Made Tech Blog

Data Structures at the heart of your system

You should always prefer to create complex data structures over complex program logic. In fact, making complex data structures that are intelligent will eliminate the need for complex program logic. This will lead to a more robust system that’s easier to reason about and has less code to maintain.

Data structures are language agnostic, programmers are free to discuss them without having to be tied down to a specific programming language or framework.

Revealing intent

Just by looking at a data structure, you should be able to tell what its role in the system is.

Exhibit A:

[100.00, 'Foo']

What is its purpose? There is no way of telling. The person reading this can only assume.

If it were passed in as a method argument, the method would be coupled to the fact that the values occur in different positions. This is not the right way to package this data, especially if it is meant to represent an important concept in the system.

Exhibit B:

{
  price: 100.00,
  name: 'Foo'
}

The data is enriched with keys that we can reference. You could say that this data structure has more value in the system.

Exhibit C:

Product = Struct.new(:price, :name) do
  def discount_price
    price * 0.5
  end
end

...

This data structure conveys a lot more meaning. Note that the ‘price’ in the discount_price method does not reach through other objects to do what it needs to, it operates directly on the data.
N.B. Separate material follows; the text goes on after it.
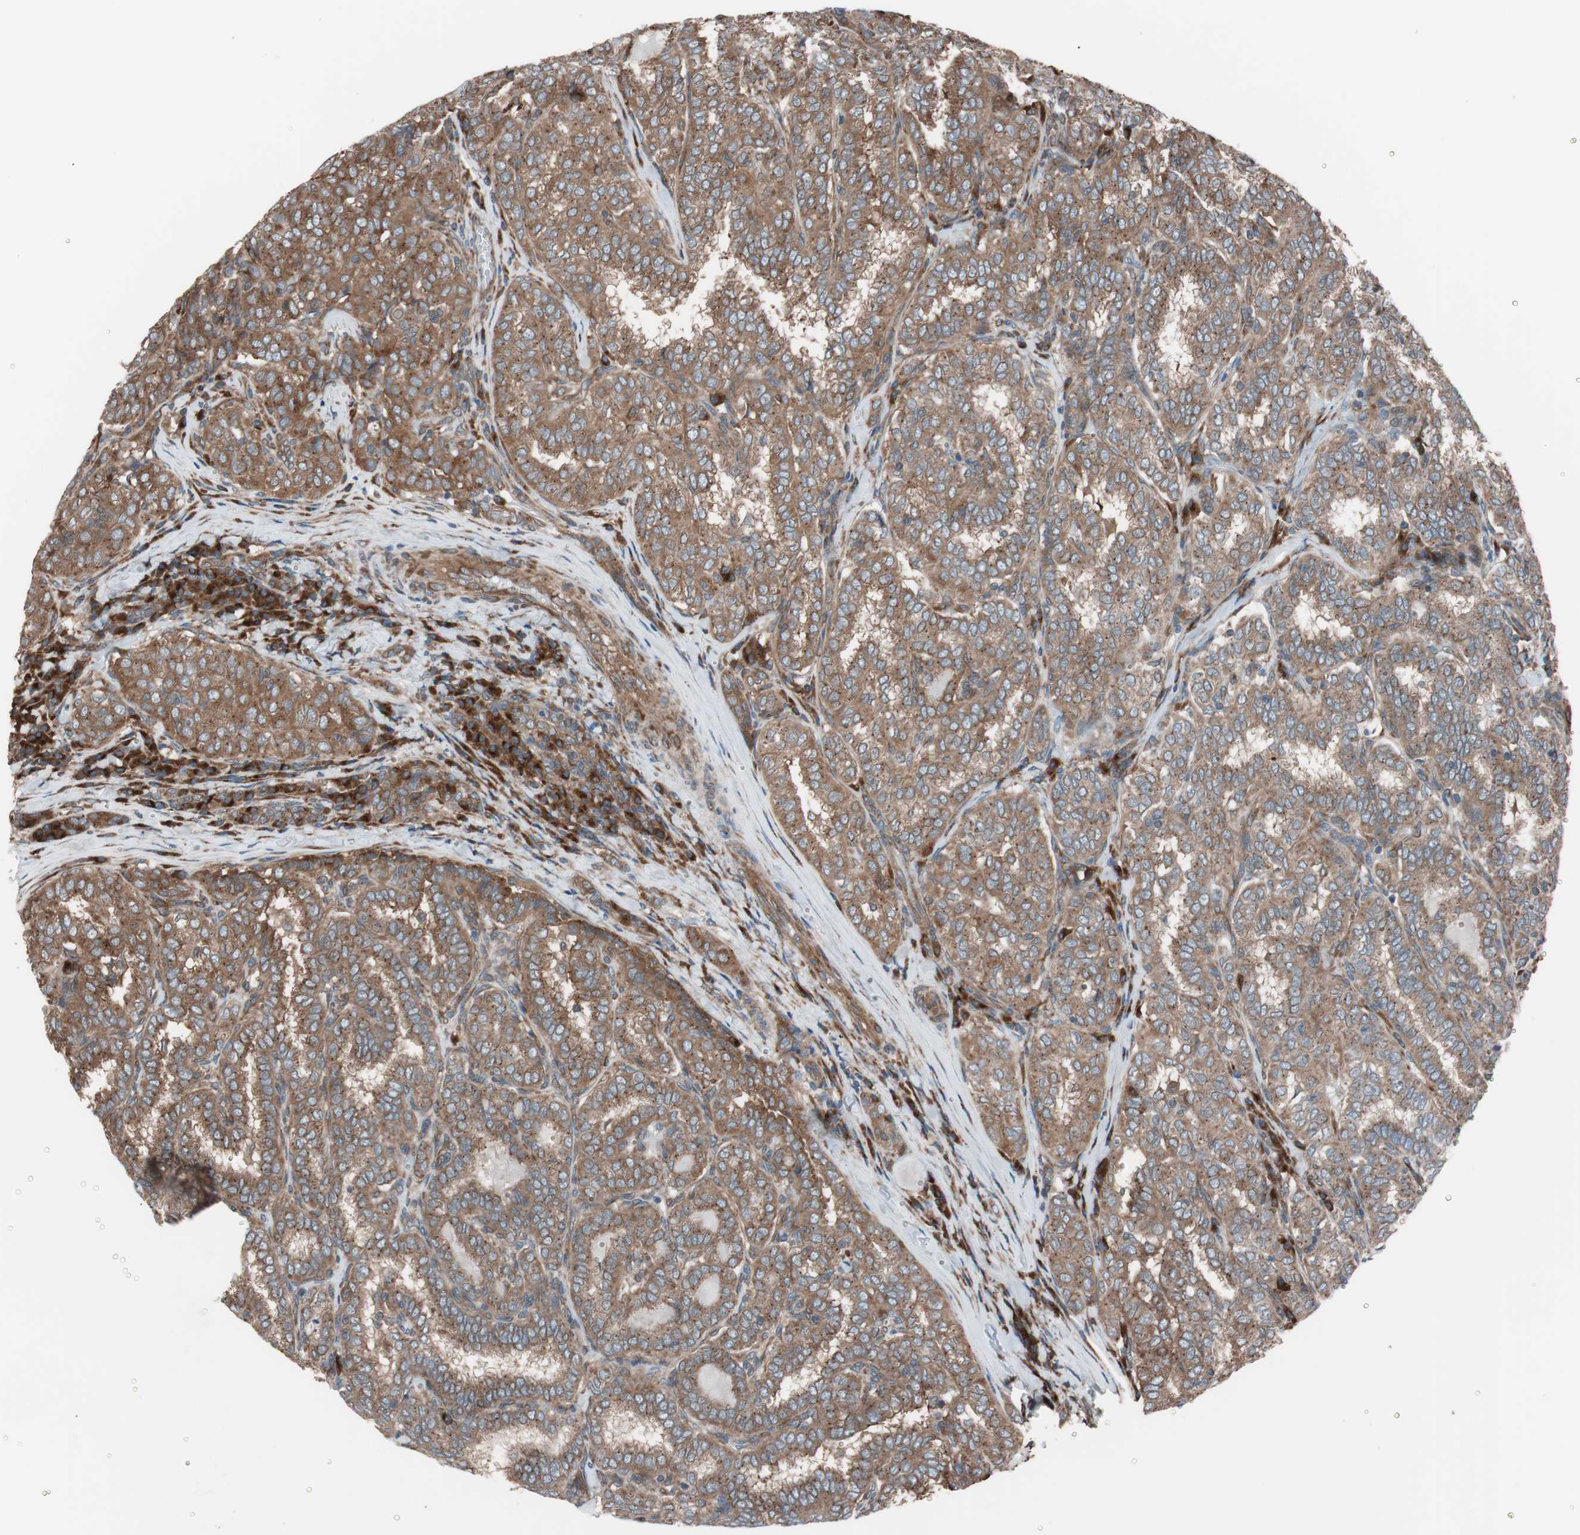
{"staining": {"intensity": "strong", "quantity": ">75%", "location": "cytoplasmic/membranous"}, "tissue": "thyroid cancer", "cell_type": "Tumor cells", "image_type": "cancer", "snomed": [{"axis": "morphology", "description": "Papillary adenocarcinoma, NOS"}, {"axis": "topography", "description": "Thyroid gland"}], "caption": "Thyroid cancer (papillary adenocarcinoma) stained for a protein displays strong cytoplasmic/membranous positivity in tumor cells. (DAB (3,3'-diaminobenzidine) IHC, brown staining for protein, blue staining for nuclei).", "gene": "SEC31A", "patient": {"sex": "female", "age": 30}}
This lifts the burden from other application code from having to deal with it.

Show me your flowchart and conceal your tables, and I shall continue to be mystified. Show me your tables, and I won’t usually need your flowchart; it’ll be obvious.

– Fred Brooks, The Mythical Man-Month.

Being close to the data

Being far from the data manifests itself in what are commonly referred to as train wrecks. Violation of the Law of Demeter. Chained methods are an indication that your code is not close to the data.

You never want to reach vast distances across your program to execute functionality. You are at the wrong level of abstraction.

Order.customer.profile.display_name

vs.

user.display_name

The Rule of Representation

Based on this UNIX rule, you should fold knowledge into data so program logic can be stupid and robust. Data is more tractable than procedural logic.

Starting your program without data structures, adding application code as you go will lead to a bloated design. Start with your data structures first, and you will not be forced to write unnecessary code to compensate for missing functionality.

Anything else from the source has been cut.